An investigation has uncovered that the source of a prehistoric group of sea creatures isn’t as far back in history as we first thought. Scientists from Durham University (UK), Yunnan University and Guizhou University (China) studied the fossils and discovered that the fossils, which were previously believed to be the oldest Bryozoans, are actually green algae!
Scientists used to think that Bryozoans, which are animals with tentacles living in underwater buildings like skyscrapers, were very old. But now it’s been determined that they first showed up around 480 million years ago during the Ordovician period. This means they didn’t live during the time of a huge explosion of evolution 40 million years prior.
Researchers found that the emergence of bryozoans happened much later than previously thought, which means that new and different animals didn’t only appear during the Cambrian period.
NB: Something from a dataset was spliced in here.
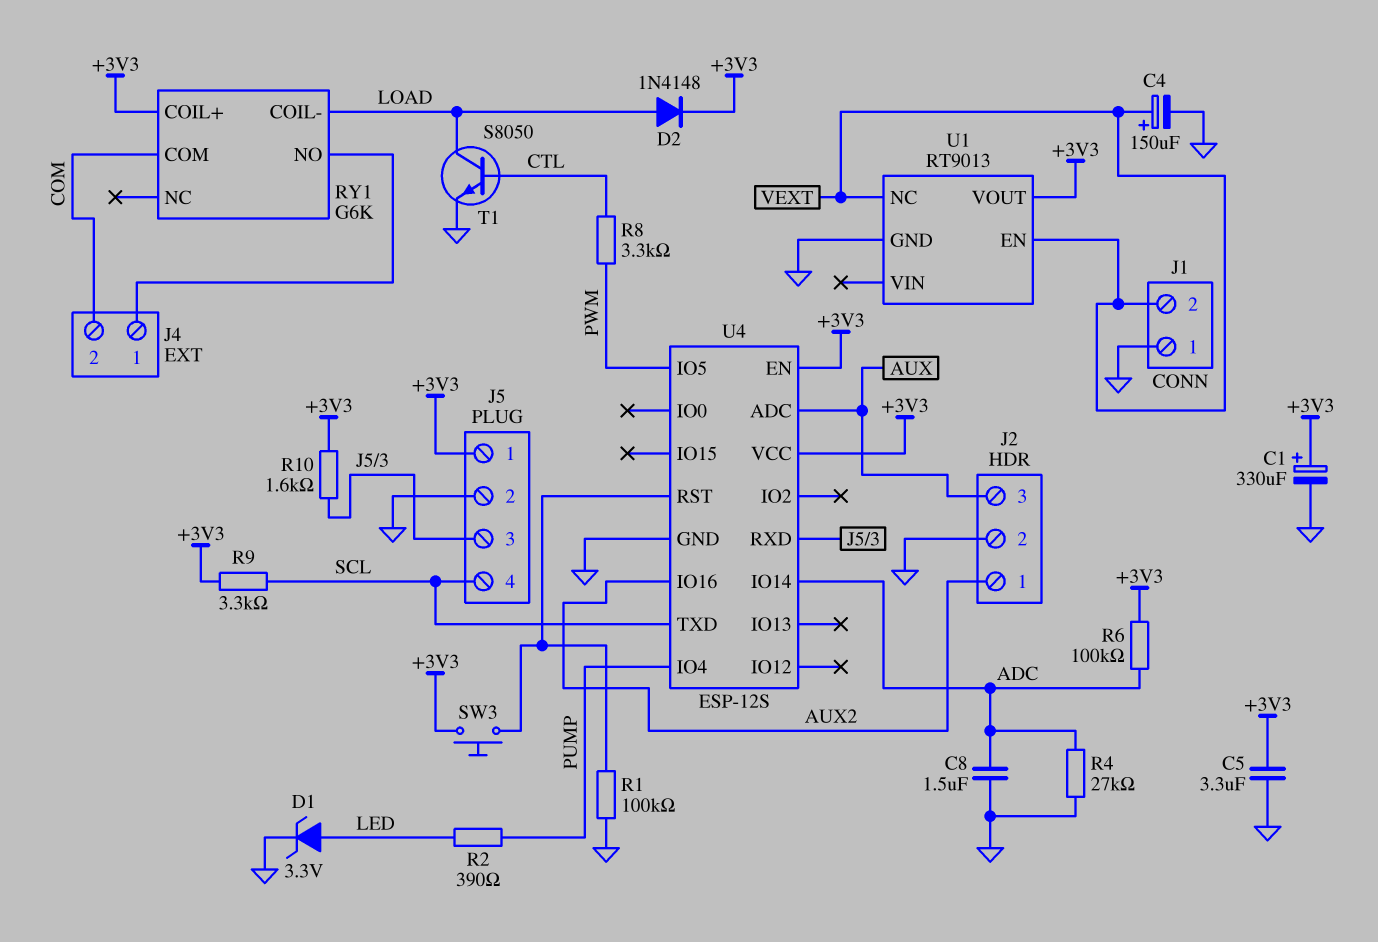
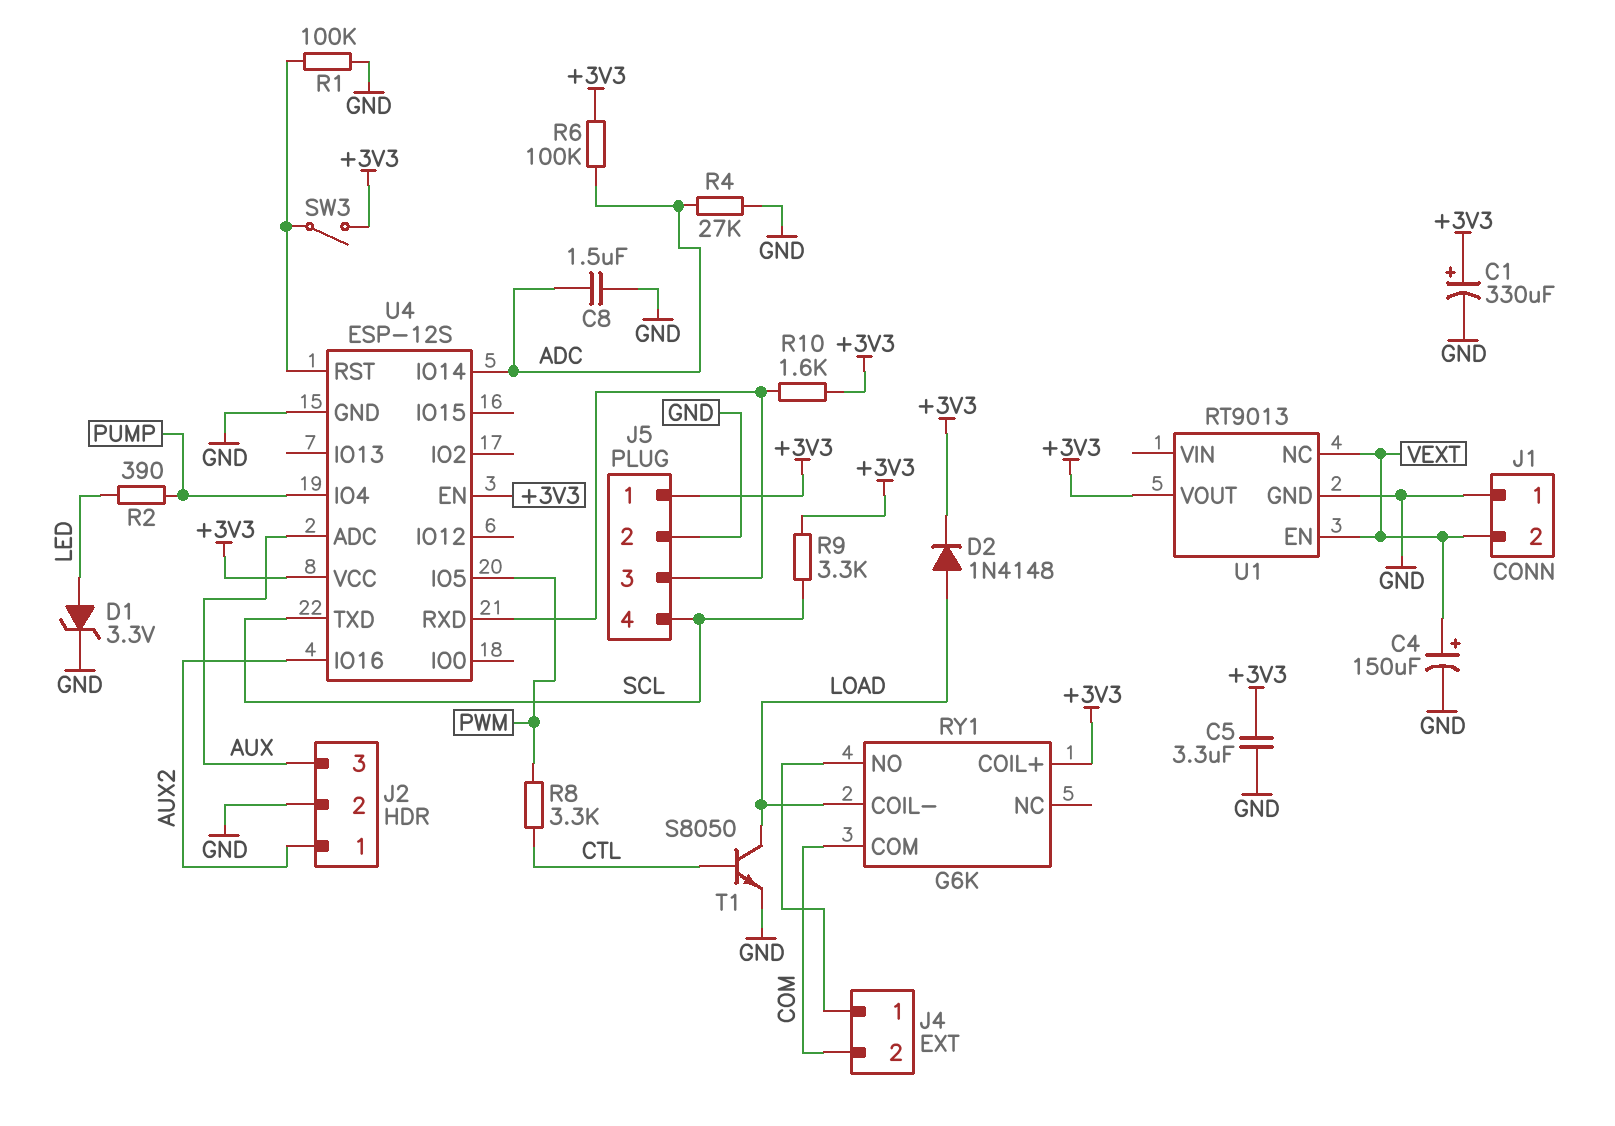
SW3: button (+3V3, U4/RST) -> switch (+3V3, U4/RST)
Ancient fossils in China showed us bits of an animal called Protomelission gateshousei for the first time, which we now know is a bryozoan. The findings were published in a journal called Nature.
The scientists studying a special type of tissue found out that it belonged to the ‘green algal group’ called Dasycladales. Dr Martin Smith from Durham University explained that a long time ago all the animal species around us were made, and this period is called ‘Cambrian explosion’.
Evolution isn’t finished yet! After the Cambrian period, which happened half a billion years ago, Bryozoans evolved and showed us that life wasn’t stuck in one form. This means evolution still exists today and it isn’t done just making small changes to existing creatures – it is still capable of making new things too.
Professor Zhang Xiguang from Yunnan University said that previous fossils only showed the bones of these early living organisms. But with our new findings, we’re able to see what was inside these chambers.
The researchers noticed something strange. Instead of tentacles that a Bryozoan would normally have, they saw leaf-shaped flaps! That means these weren’t animals but seaweeds! This means that the oldest fossil Bryozoans don’t exist until much later in history, during the Ordovician period.
Also, this leads scientists to think that earlier oceans may have had more seaweeds than we originally thought, even though things didn’t all happen at once.
A new study called “Protomelission is an early dasyclad alga and not a Cambrian bryozoan” was written by Jie Yang, Tian Lan, Xi-guang Zhang and Martin R. Smith on the 8 March 2023 and published in Nature journal. It was funded by the National Natural Science Foundation of China. The study found that Protomelission is an earlier type of sea algae instead of a type of small aquatic animal from Cambrian period.